A notificação será feita no extrato de pagamento do beneficiário. A partir desse aviso, o segurado terá 30 dias corridos para apresentar sua defesa e comprovar que ainda tem direito ao benefício.
Caso o beneficiário não envie os documentos necessários dentro do prazo, ou se a defesa não for aceita, o benefício será cancelado automaticamente.
Onde enviar a defesa?
Os beneficiários notificados podem apresentar a documentação por meio dos seguintes canais:
Aplicativo Meu INSS – Envio digital sem precisar sair de casa.
Agências dos Correios – Sem necessidade de agendamento.
Agências da Previdência Social – Necessário agendamento prévio.
O que o INSS quer analisar?
O objetivo da revisão é verificar se a renda adicional identificada vem de uma remuneração antiga ou se o beneficiário realmente passou a ter uma nova fonte de renda que ultrapassa o limite permitido.
Os beneficiários que conseguirem comprovar que continuam dentro dos critérios do programa manterão o benefício normalmente.
O que é o Benefício de Prestação Continuada (BPC)?
O BPC é um benefício assistencial garantido pelo governo federal para idosos acima de 65 anos e pessoas com deficiência em situação de vulnerabilidade econômica. Diferente da aposentadoria, o BPC não exige contribuições previdenciárias para ser concedido.
Regras para receber o BPC
Para ser elegível ao BPC, o cidadão precisa cumprir os seguintes critérios:
Ter renda familiar per capita inferior a 1/4 do salário mínimo (R$ 379,50 em 2025).
Para pessoas com deficiência: É necessário passar por avaliação médica e social do INSS.
O que muda nas regras do BPC em 2025?
No final de 2024, o Congresso Nacional aprovou mudanças nas regras do benefício, que já entraram em vigor em 2025. Entre as principais alterações estão:
Aumento no limite de renda para determinados casos.
Alterações na forma de cálculo da renda per capita.
Novas regras para concessão a pessoas com deficiência.
Essas mudanças podem impactar tanto novos requerentes quanto beneficiários que já recebem o pagamento.

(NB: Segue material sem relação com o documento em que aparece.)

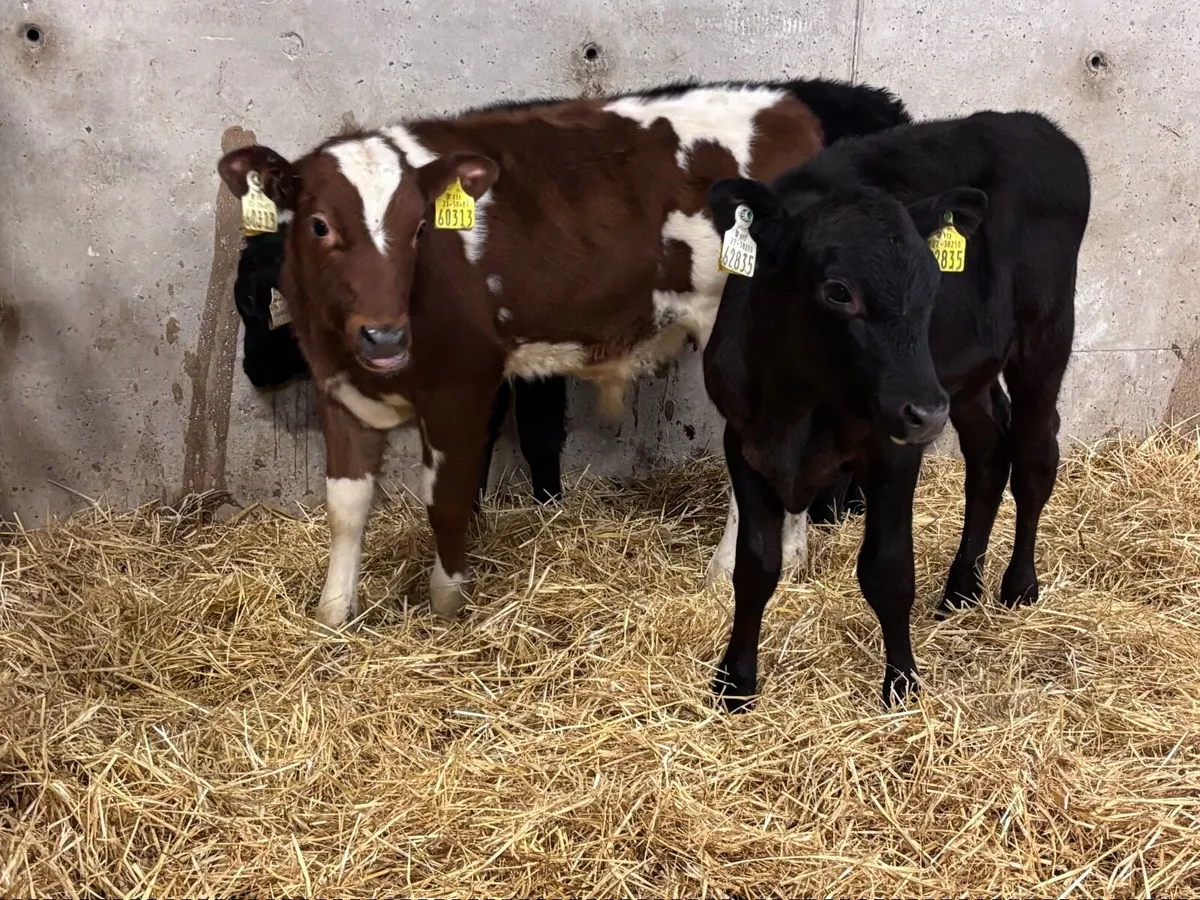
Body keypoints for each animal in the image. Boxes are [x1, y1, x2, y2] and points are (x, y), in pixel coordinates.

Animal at [702, 110, 1091, 710]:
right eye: (838, 291)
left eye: (934, 282)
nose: (926, 412)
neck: (796, 406)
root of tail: (1035, 125)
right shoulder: (744, 438)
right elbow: (756, 567)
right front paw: (735, 681)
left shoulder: (891, 449)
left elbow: (888, 572)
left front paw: (902, 684)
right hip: (964, 381)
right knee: (988, 458)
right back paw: (961, 588)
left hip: (1042, 338)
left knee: (1033, 457)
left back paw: (1018, 585)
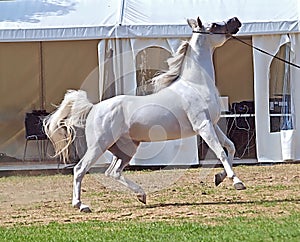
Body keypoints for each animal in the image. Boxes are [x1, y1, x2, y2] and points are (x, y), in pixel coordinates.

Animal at [45, 16, 246, 212]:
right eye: (214, 25)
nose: (236, 20)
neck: (195, 85)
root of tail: (93, 108)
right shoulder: (203, 126)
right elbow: (220, 152)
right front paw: (237, 182)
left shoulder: (212, 125)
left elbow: (230, 147)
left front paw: (219, 177)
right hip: (99, 145)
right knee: (80, 169)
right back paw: (81, 205)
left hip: (126, 149)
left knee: (113, 172)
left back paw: (141, 195)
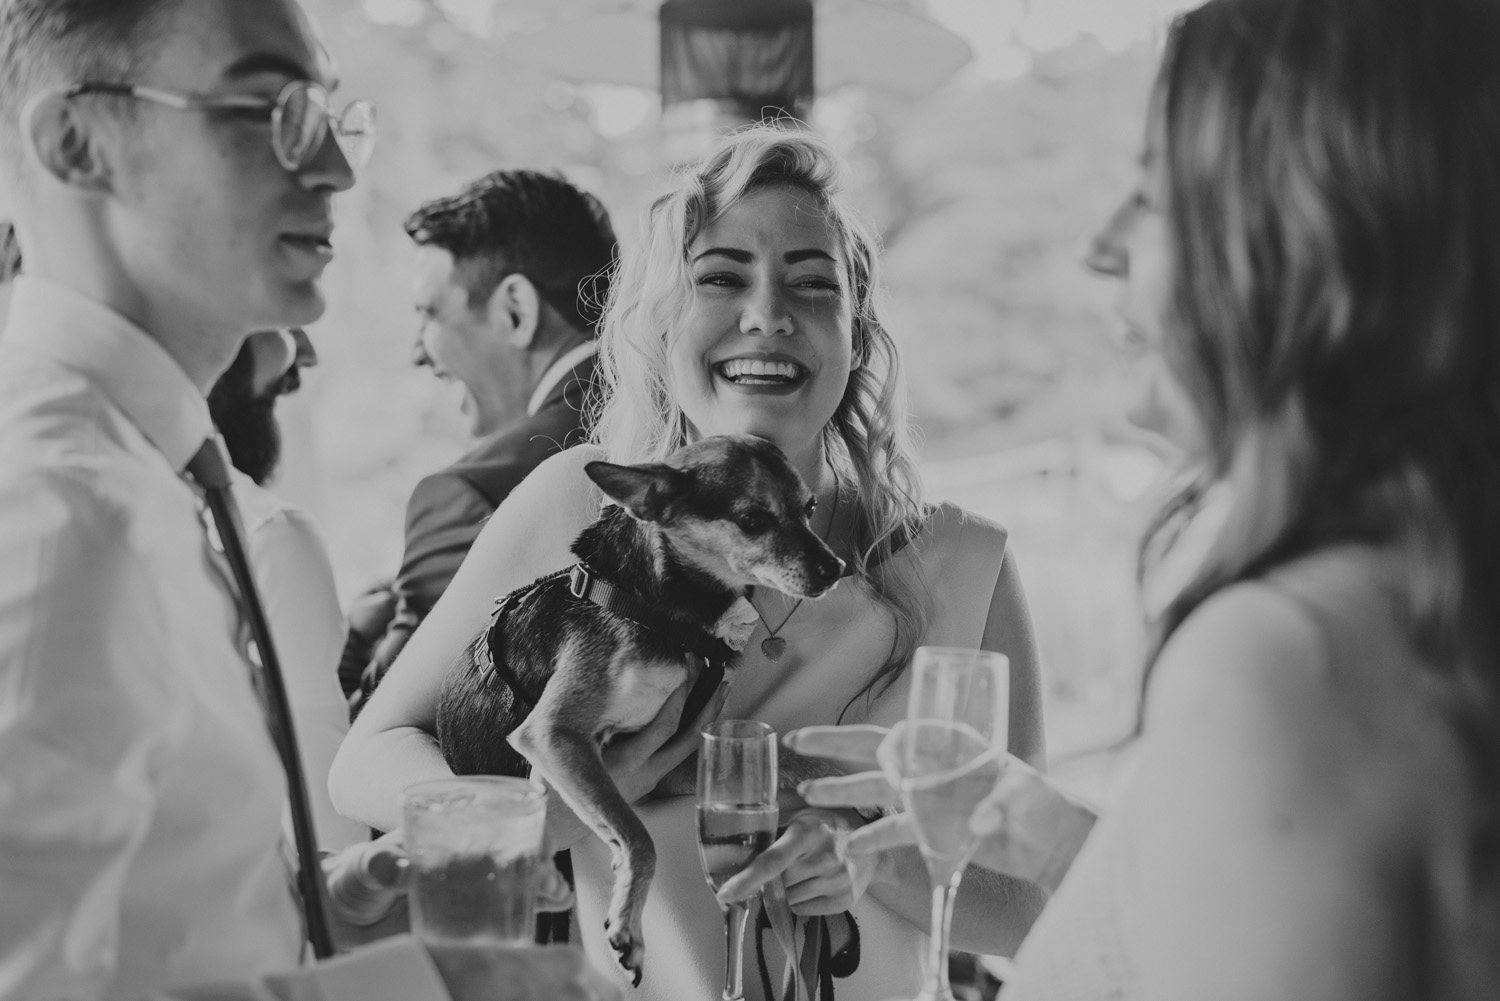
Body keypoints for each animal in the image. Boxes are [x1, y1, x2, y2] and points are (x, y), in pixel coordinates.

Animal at [438, 435, 852, 984]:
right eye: (752, 520)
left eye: (809, 508)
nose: (837, 569)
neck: (664, 611)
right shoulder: (554, 735)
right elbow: (638, 836)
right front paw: (628, 925)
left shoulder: (673, 765)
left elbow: (788, 757)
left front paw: (850, 782)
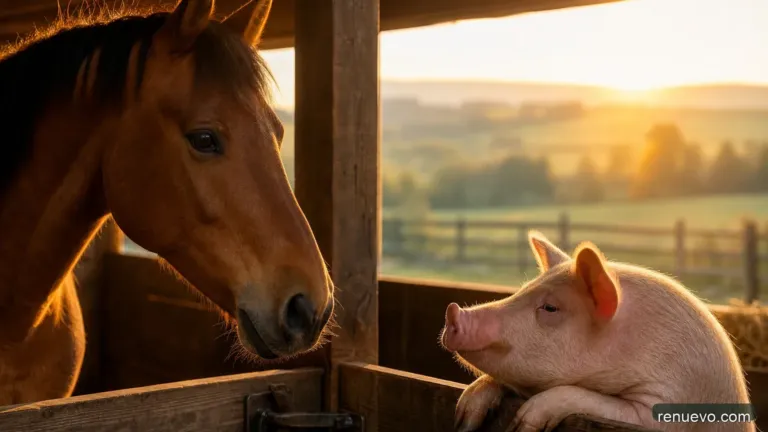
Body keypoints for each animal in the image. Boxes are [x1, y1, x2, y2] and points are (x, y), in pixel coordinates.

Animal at [440, 231, 753, 432]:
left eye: (550, 308)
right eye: (522, 289)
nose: (454, 311)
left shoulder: (665, 408)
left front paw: (522, 425)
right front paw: (463, 418)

Possíveis impactos para beneficiários
A revisão promovida pelo INSS pode gerar preocupações para muitos beneficiários. No entanto, o órgão reforça que aqueles que estiverem dentro das regras não terão o benefício suspenso.
Para evitar problemas, é essencial:
Acompanhar o extrato de pagamento do INSS pelo aplicativo Meu INSS.

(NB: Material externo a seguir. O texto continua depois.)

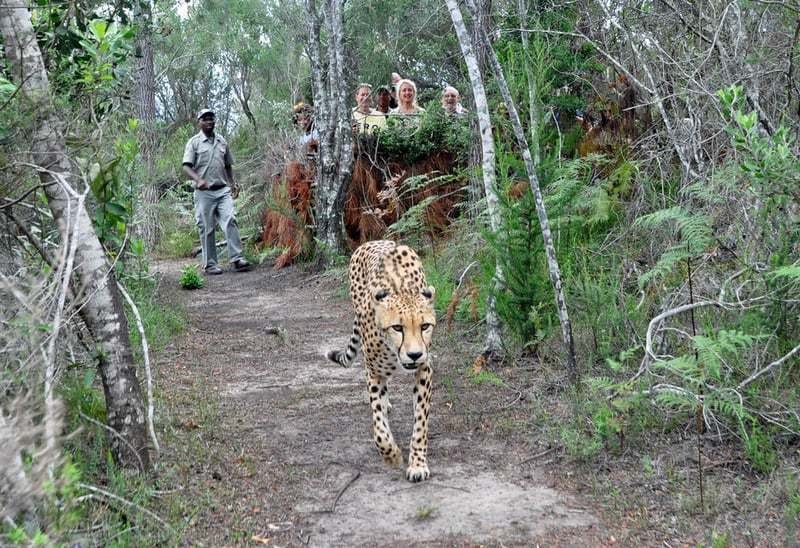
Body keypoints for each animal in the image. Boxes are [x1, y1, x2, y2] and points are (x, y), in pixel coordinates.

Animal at [326, 242, 434, 482]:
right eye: (397, 327)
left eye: (424, 326)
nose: (414, 354)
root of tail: (371, 242)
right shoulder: (373, 372)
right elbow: (378, 426)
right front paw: (392, 455)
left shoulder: (424, 369)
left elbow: (420, 422)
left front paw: (417, 464)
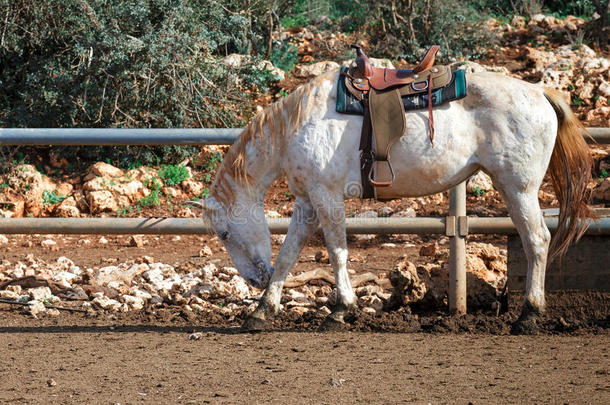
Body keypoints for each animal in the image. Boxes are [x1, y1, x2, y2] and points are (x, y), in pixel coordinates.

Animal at [194, 69, 588, 332]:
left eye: (224, 234)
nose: (254, 280)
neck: (298, 125)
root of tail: (539, 93)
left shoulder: (327, 196)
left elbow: (337, 252)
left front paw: (341, 310)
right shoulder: (307, 201)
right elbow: (289, 254)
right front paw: (262, 309)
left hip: (518, 189)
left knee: (537, 240)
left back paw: (529, 316)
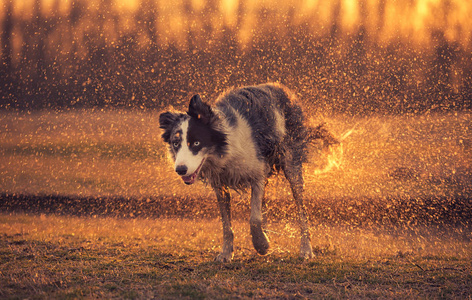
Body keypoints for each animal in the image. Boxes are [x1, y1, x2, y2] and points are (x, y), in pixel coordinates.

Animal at [160, 83, 338, 262]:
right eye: (175, 143)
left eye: (196, 143)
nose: (180, 170)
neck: (225, 153)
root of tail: (282, 88)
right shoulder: (219, 183)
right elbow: (226, 223)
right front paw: (226, 253)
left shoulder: (258, 172)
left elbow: (254, 218)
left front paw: (262, 245)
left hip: (292, 161)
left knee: (301, 209)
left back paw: (306, 249)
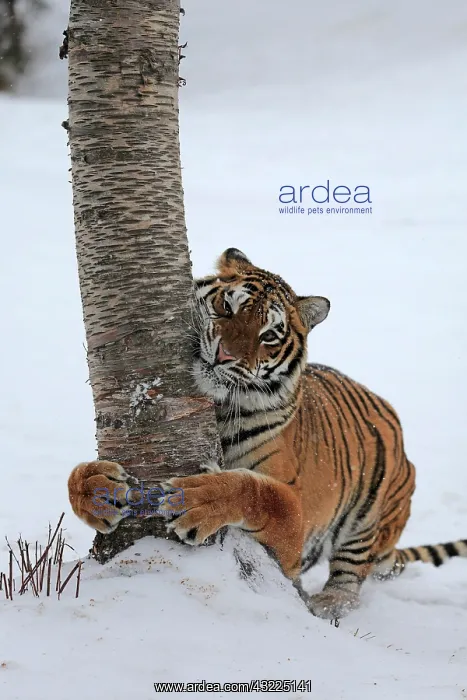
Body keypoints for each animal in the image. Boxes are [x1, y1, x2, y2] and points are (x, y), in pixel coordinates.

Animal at [68, 248, 467, 619]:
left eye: (270, 334)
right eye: (226, 307)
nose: (225, 356)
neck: (218, 411)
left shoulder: (294, 526)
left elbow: (257, 490)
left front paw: (197, 499)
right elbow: (76, 478)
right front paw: (94, 487)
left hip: (372, 512)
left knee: (350, 576)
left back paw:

Manter os dados do CadÚnico sempre atualizados.
Se preparar para apresentar documentos caso seja notificado.
O que fazer se o BPC for cancelado?
Imagem: Freepik
Se o benefício for suspenso devido à revisão de renda, o beneficiário pode recorrer da decisão. O recurso deve ser feito dentro do prazo estabelecido pelo INSS e pode ser protocolado pelos canais digitais ou presencialmente nas agências da Previdência Social.
Caso a defesa seja negada, o beneficiário ainda pode entrar com ação judicial para tentar reverter a decisão.
Considerações finais
O INSS está intensificando a fiscalização do BPC para garantir que apenas pessoas que realmente se encaixam nos critérios do programa continuem recebendo o benefício. Diante disso, é fundamental que os beneficiários fiquem atentos às notificações e apresentem defesa dentro do prazo, caso sejam convocados.
Quem não responder à notificação pode perder o benefício. Portanto, a recomendação é acessar regularmente o aplicativo Meu INSS e ficar atento ao extrato de pagamento.